**Exercise details**
Set down the data below word for word, and leave the images aside.

**Exercise data**
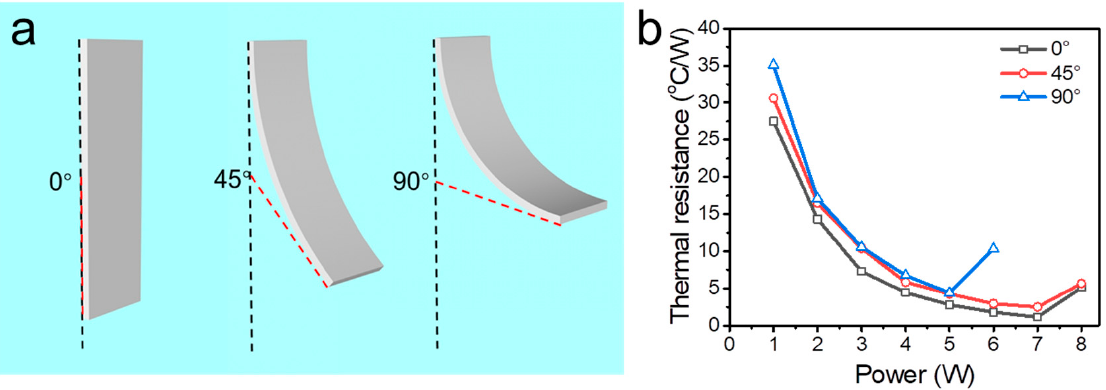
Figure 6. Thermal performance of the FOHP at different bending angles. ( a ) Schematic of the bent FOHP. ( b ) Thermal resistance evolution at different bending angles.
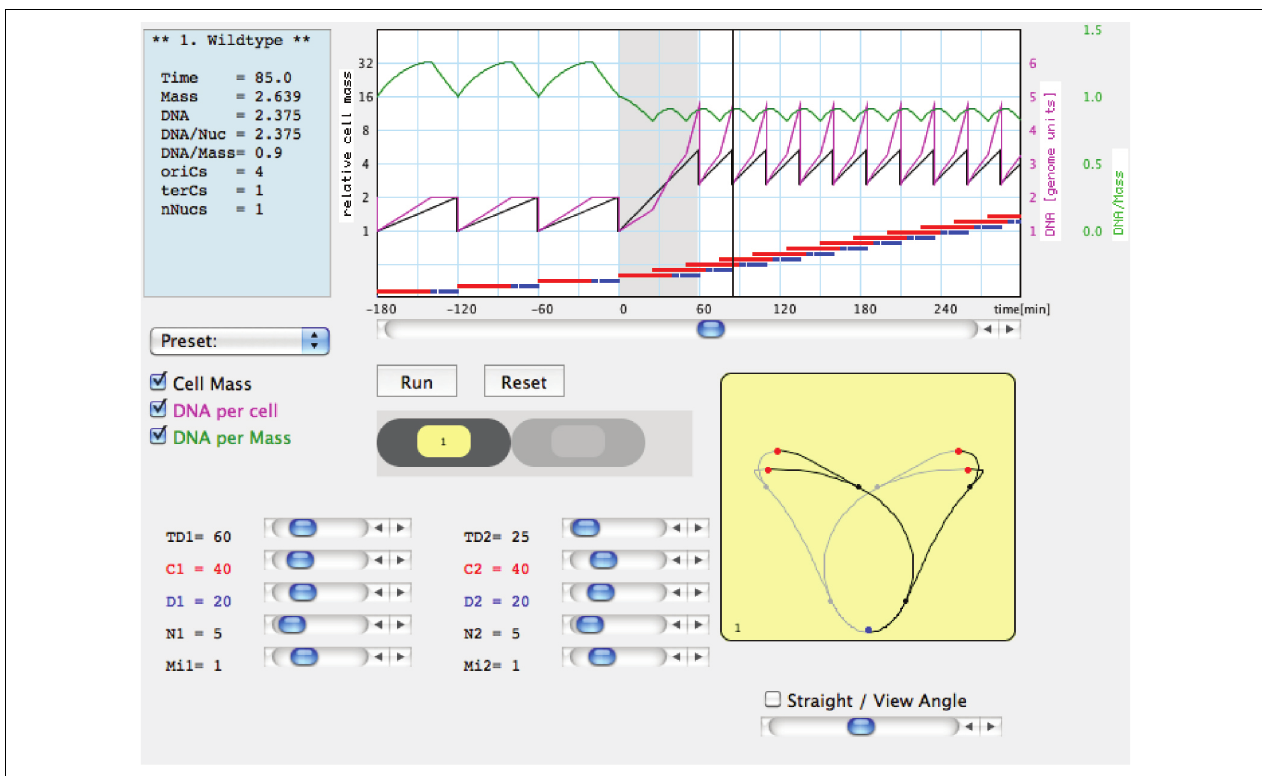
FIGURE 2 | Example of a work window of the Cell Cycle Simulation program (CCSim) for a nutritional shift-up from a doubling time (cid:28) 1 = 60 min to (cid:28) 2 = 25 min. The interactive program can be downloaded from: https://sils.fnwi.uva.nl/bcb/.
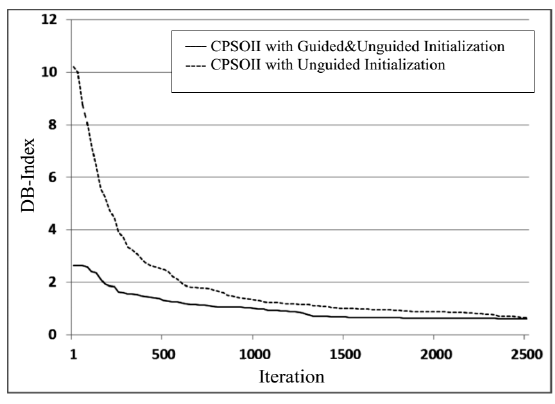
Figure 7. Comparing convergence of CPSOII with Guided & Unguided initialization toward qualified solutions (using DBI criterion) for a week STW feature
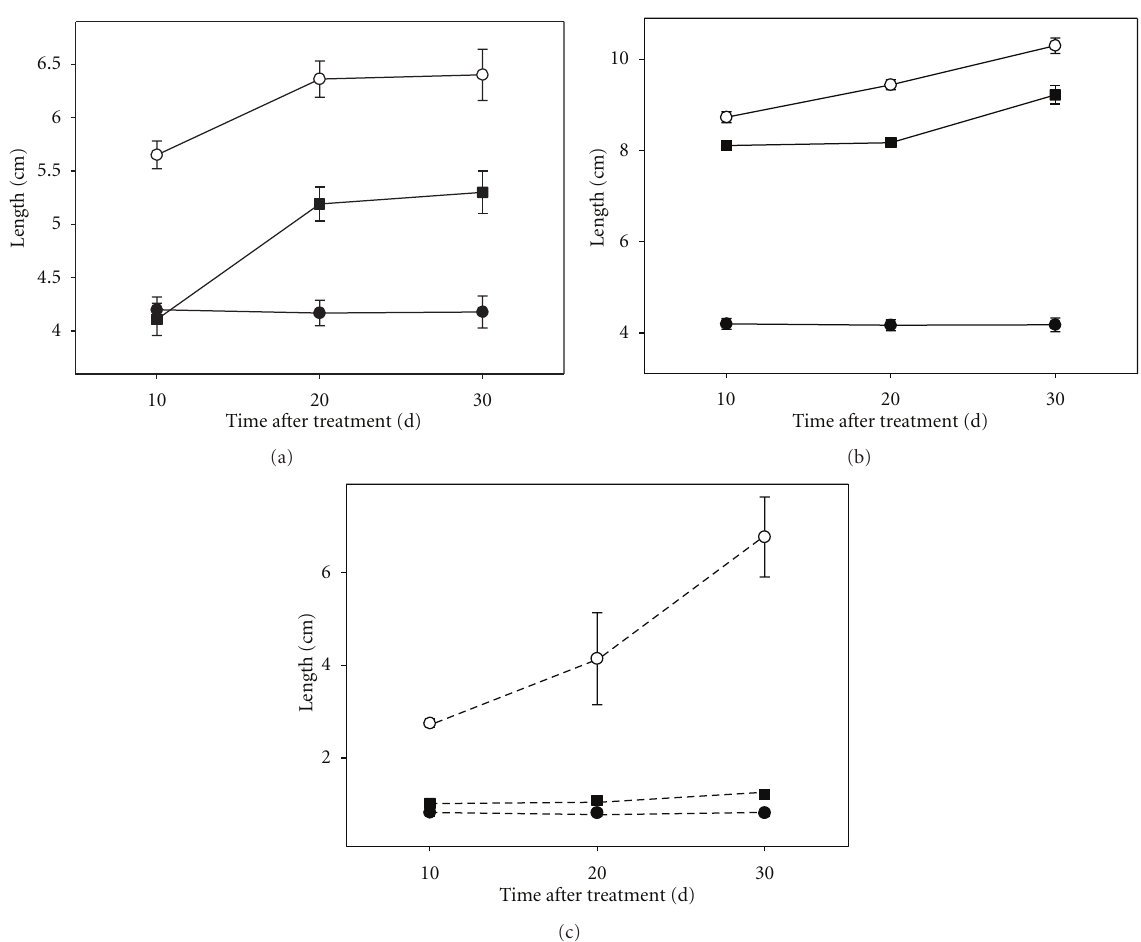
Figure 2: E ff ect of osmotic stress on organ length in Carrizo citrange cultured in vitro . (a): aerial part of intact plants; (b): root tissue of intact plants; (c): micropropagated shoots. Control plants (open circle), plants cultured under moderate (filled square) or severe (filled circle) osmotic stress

**Response area**
Figure 6. Thermal performance of the FOHP at different bending angles. ( a ) Schematic of the bent FOHP. ( b ) Thermal resistance evolution at different bending angles.
FIGURE 2 | Example of a work window of the Cell Cycle Simulation program (CCSim) for a nutritional shift-up from a doubling time (cid:28) 1 = 60 min to (cid:28) 2 = 25 min. The interactive program can be downloaded from: https://sils.fnwi.uva.nl/bcb/.
Figure 7. Comparing convergence of CPSOII with Guided & Unguided initialization toward qualified solutions (using DBI criterion) for a week STW feature
Figure 2: E ff ect of osmotic stress on organ length in Carrizo citrange cultured in vitro . (a): aerial part of intact plants; (b): root tissue of intact plants; (c): micropropagated shoots. Control plants (open circle), plants cultured under moderate (filled square) or severe (filled circle) osmotic stress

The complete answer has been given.